Andrew hadn’t been looking where he was going. Instead, he had been checking his phone. He had an important meeting later that day, and somebody had just txt’d him a slight change in venue. Same building, different room. It seemed very important at the time.

It only took him a moment to check, but that was plenty, because the girl hadn’t been looking where she was going either. Though she was distracted by far more ephemeral and terrifying things.

They collided halfway through the crosswalk. The girl had been walking fast, but she was very small and Andrew was a big fellow. When they crashed, he merely staggered back, she was knocked to the ground. Her overstuffed blue backpack chose this moment to split a seam, throwing its contents across the pavement.

The girl shouted, “Shit!” too loud for public, Andrew thought. He apologized, saying that this was probably his fault for checking his phone while walking, and quickly moved to help the girl pick up her things. A few passers-by pitched in as well. There were quite a few notebooks and pencils to wrangle. Andrew thought she must be a student. She did look very young, she might even be a high schooler.

Andrew picked up the nearest book, a heavy, leather bound volume that seemed… important. Was it a bible? Was she a seminary student?

It had been lying open when Andrew picked it up, and he took just a moment to look at the page it had opened to. There was some kind of illustration that took up most of the page.

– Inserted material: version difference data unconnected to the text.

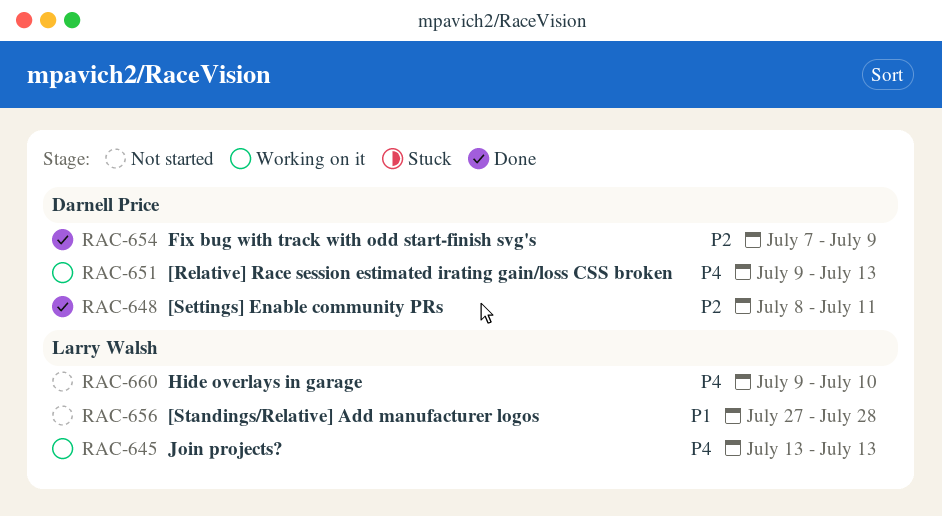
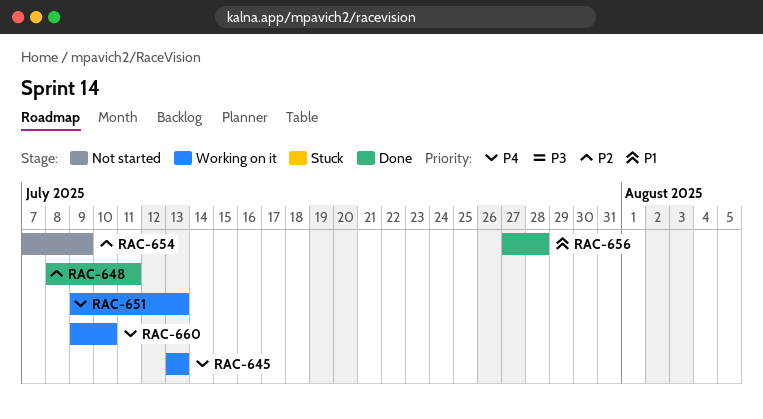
RAC-654, status: Done -> Not started
RAC-656, status: Not started -> Done
RAC-660, status: Not started -> Working on it

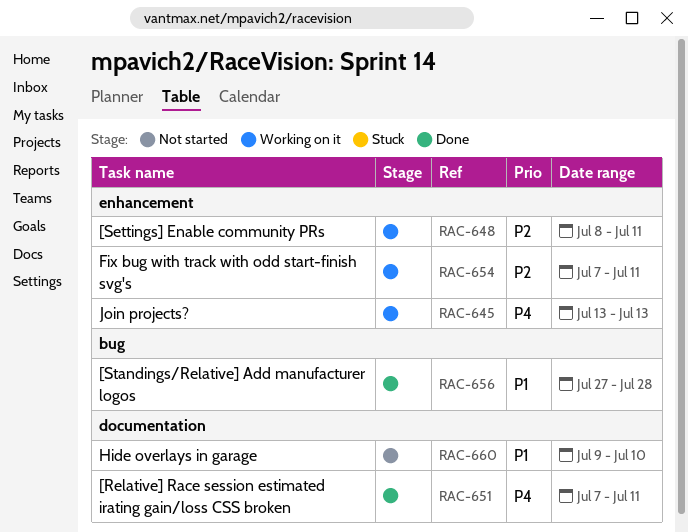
RAC-648, status: Done -> Working on it
RAC-651, status: Working on it -> Done
RAC-651, start: Jul 9 -> Jul 7
RAC-651, due: Jul 13 -> Jul 11
RAC-654, status: Not started -> Working on it
RAC-654, due: Jul 9 -> Jul 11
RAC-660, status: Working on it -> Not started
RAC-660, priority: P4 -> P1

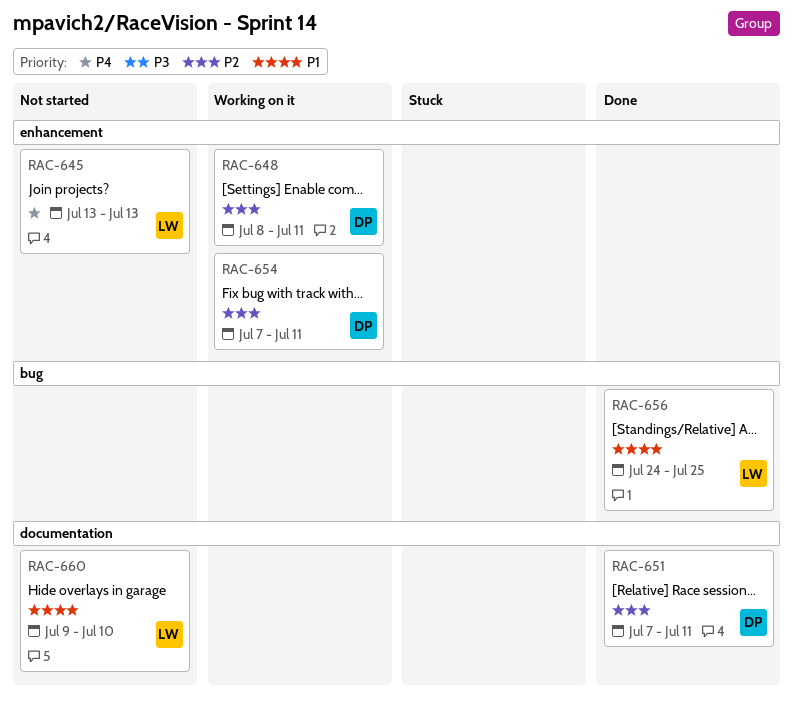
RAC-645, status: Working on it -> Not started
RAC-651, priority: P4 -> P2
RAC-656, start: Jul 27 -> Jul 24
RAC-656, due: Jul 28 -> Jul 25

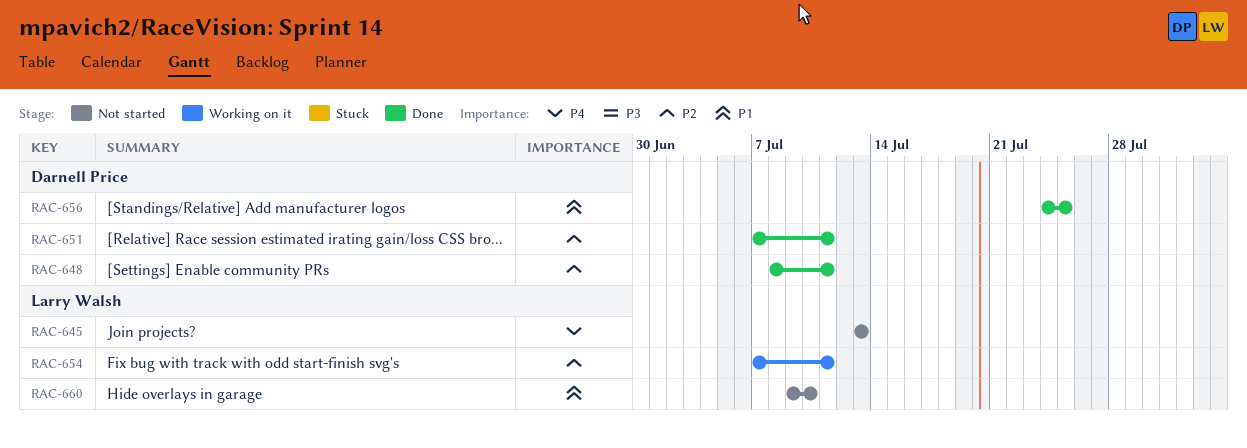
RAC-648, status: Working on it -> Done
RAC-654, owner: Darnell Price -> Larry Walsh
RAC-656, owner: Larry Walsh -> Darnell Price

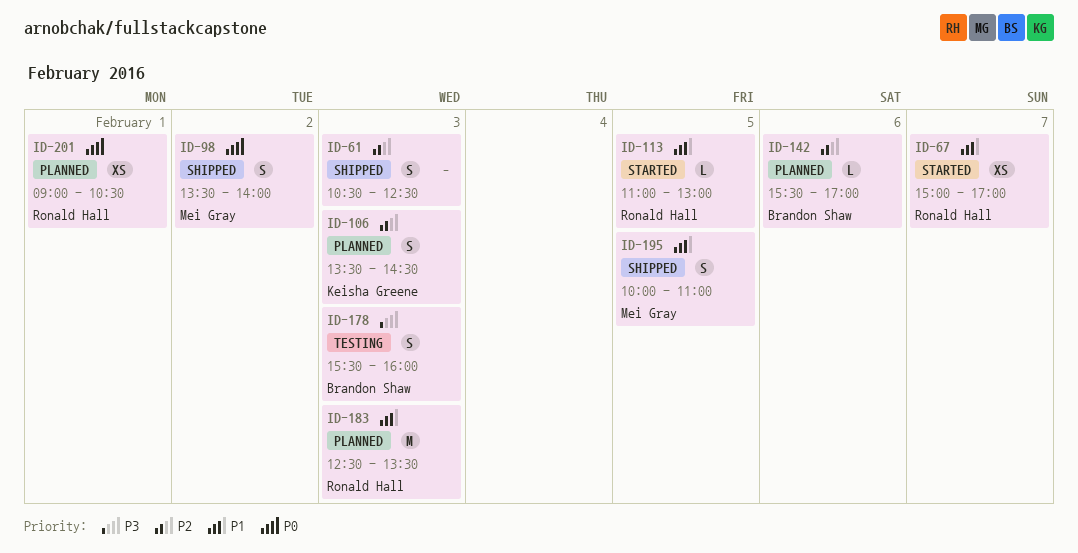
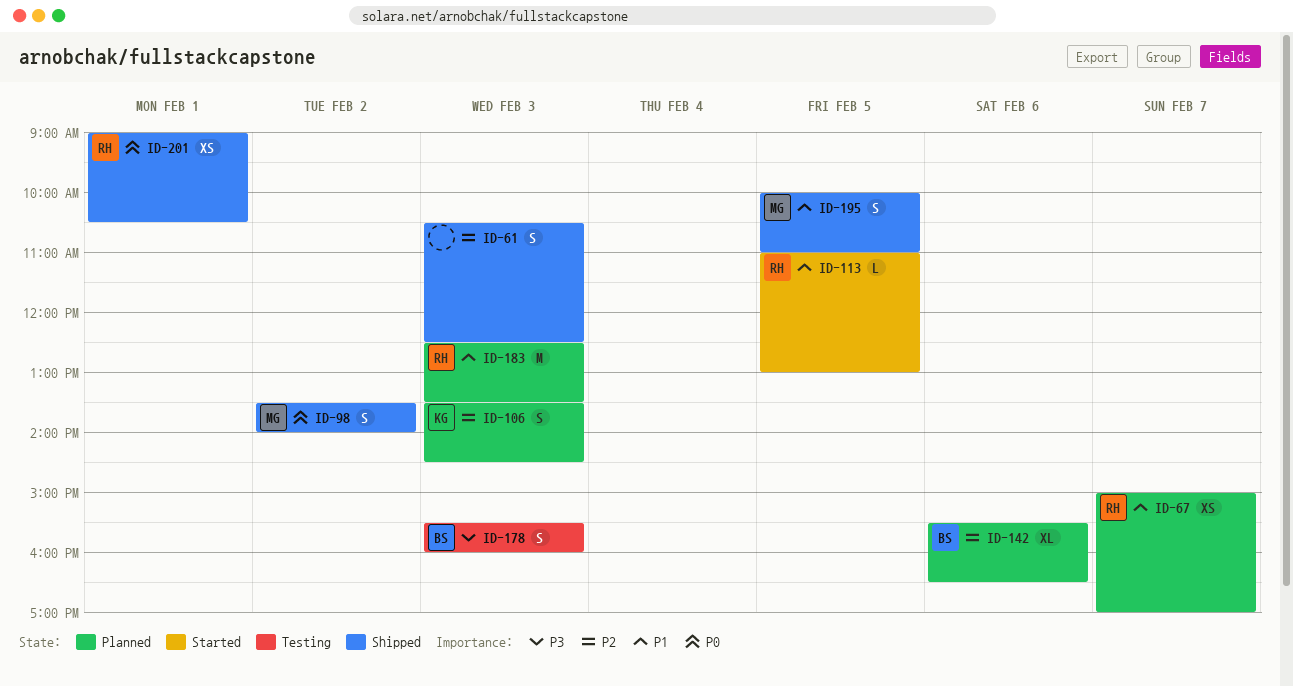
ID-67, status: Started -> Planned
ID-142, estimate: L -> XL
ID-142, ends: 17:00 -> 16:30
ID-201, status: Planned -> Shipped

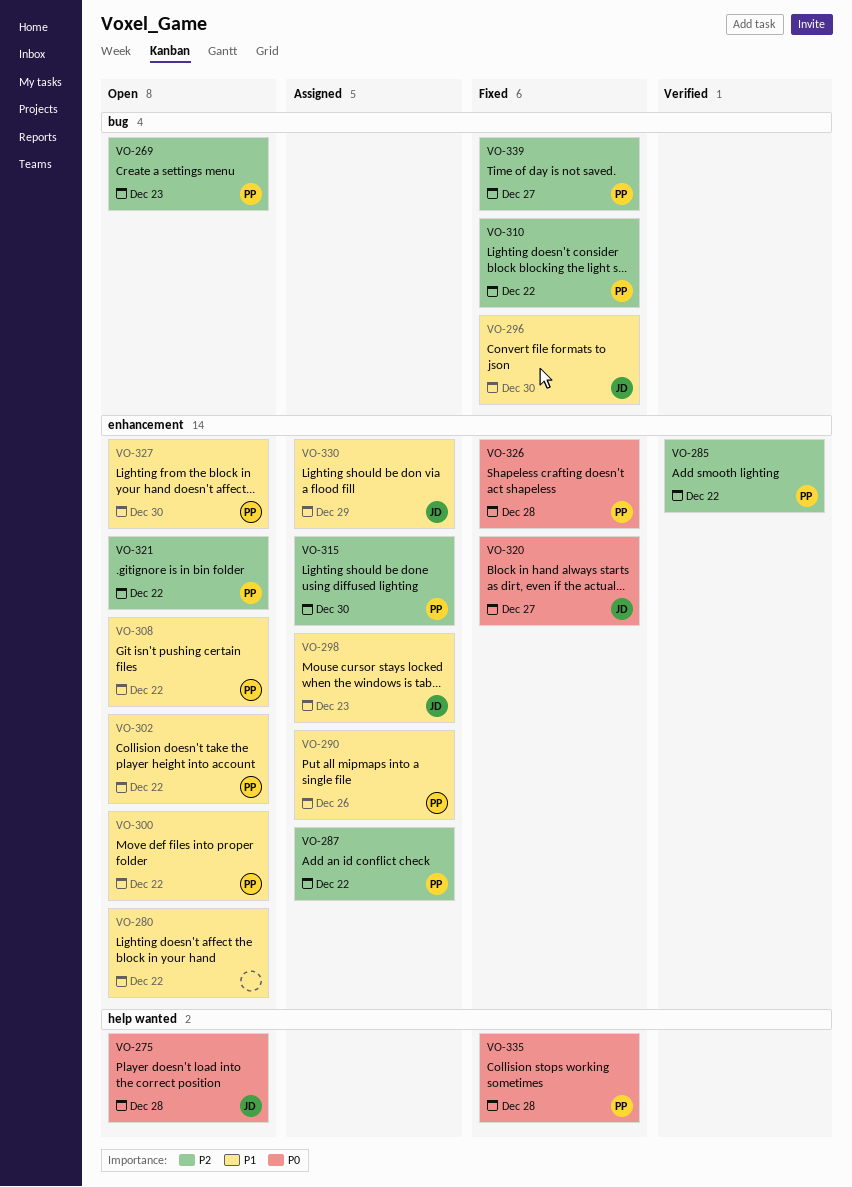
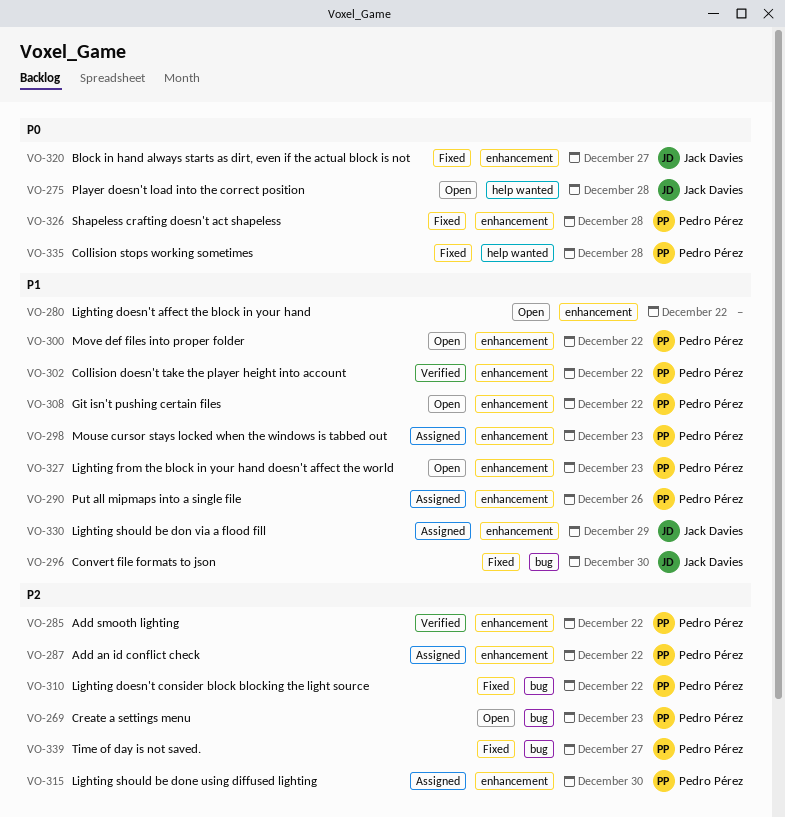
VO-298, owner: Jack Davies -> Pedro Pérez
VO-302, status: Open -> Verified
VO-321: present -> none
VO-327, due: Dec 30 -> Dec 23

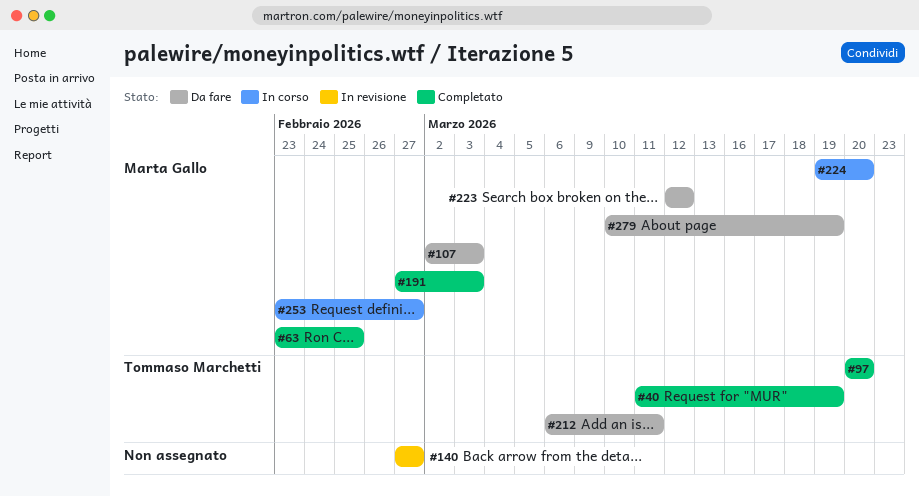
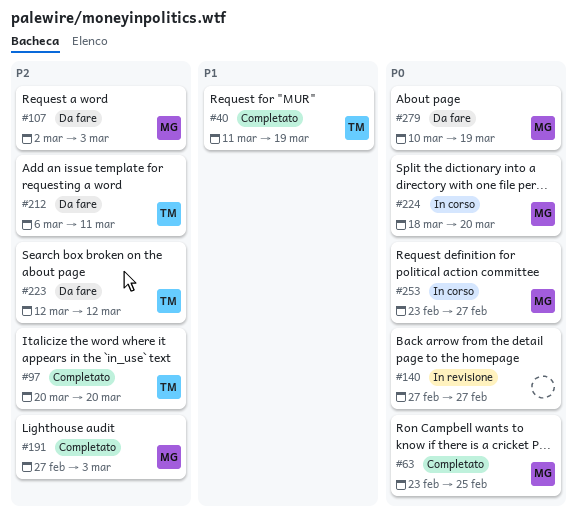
#223, owner: Marta Gallo -> Tommaso Marchetti
#224, start: Mar 19 -> Mar 18

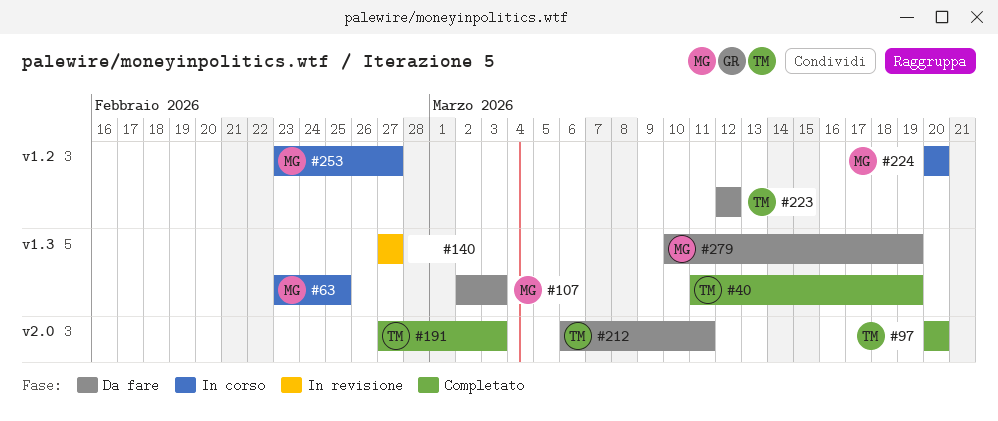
#63, status: Completato -> In corso
#191, owner: MG -> TM
#224, start: Mar 18 -> Mar 20

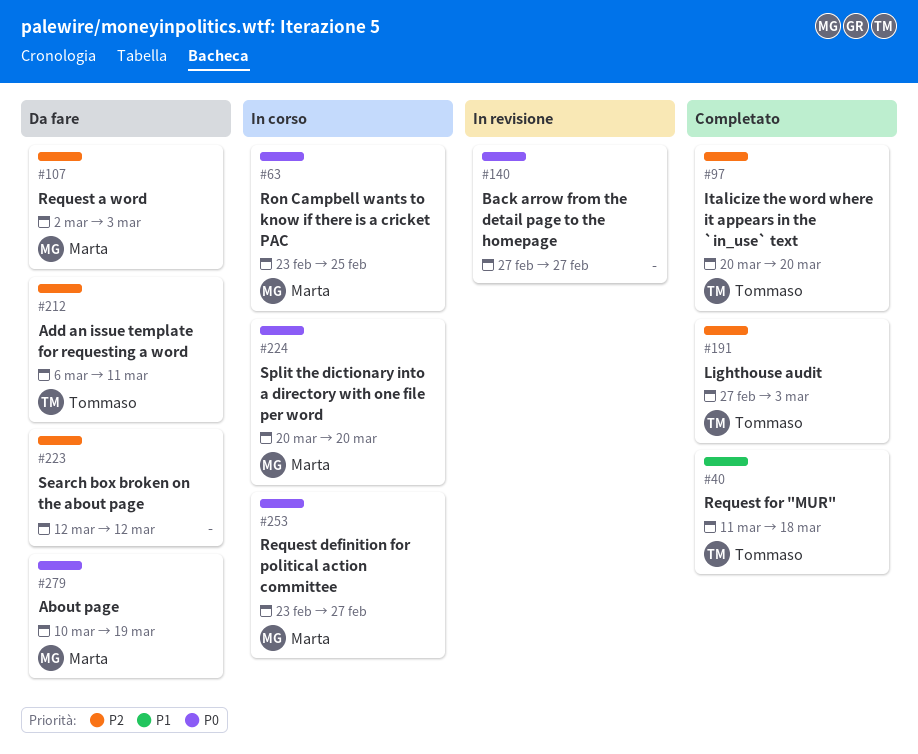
#40, due: Mar 19 -> Mar 18
#223, owner: Tommaso -> none

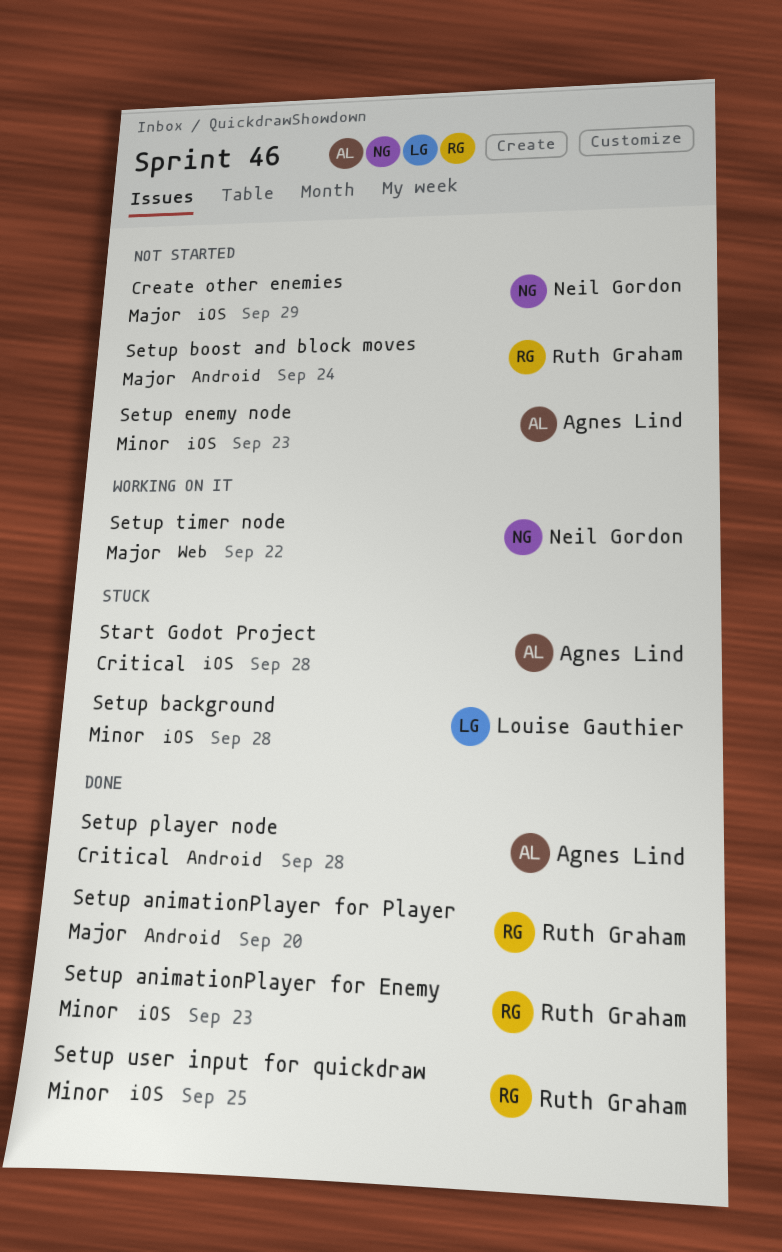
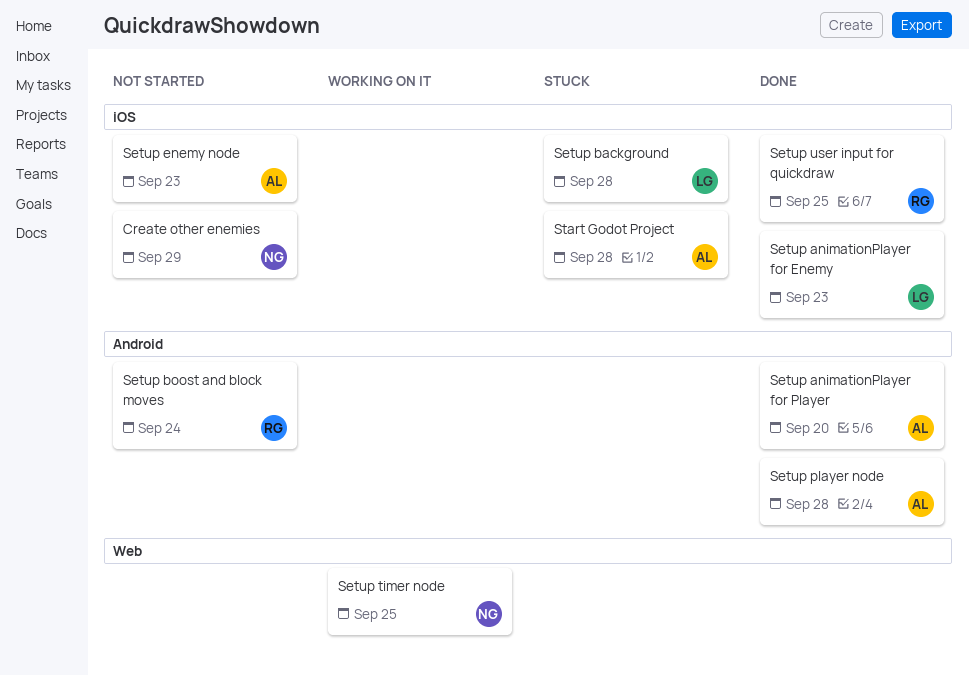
Setup animationPlayer for Enemy, owner: Ruth Graham -> Louise Gauthier
Setup animationPlayer for Player, owner: Ruth Graham -> Agnes Lind
Setup timer node, due: Sep 22 -> Sep 25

Andrew wasn’t sure what it was. It had a quality to it like those magic-eye prints. Like if you could stare deep enough into that mess of ink, you might see a sailboat. It was funny, in the curious sense of the word. It was almost like it was moving. He tilted his head to try and catch what it was he was supposed to see. There was writing around it on the page, almost as unusual as the picture. There must have been six or seven languages scribbled in the margins. The only words he recognized were in red ink just under the illustration.

Prendre garde!

That was French. He had taken a bit of French in high school. He thought it was a way of saying “watch out!”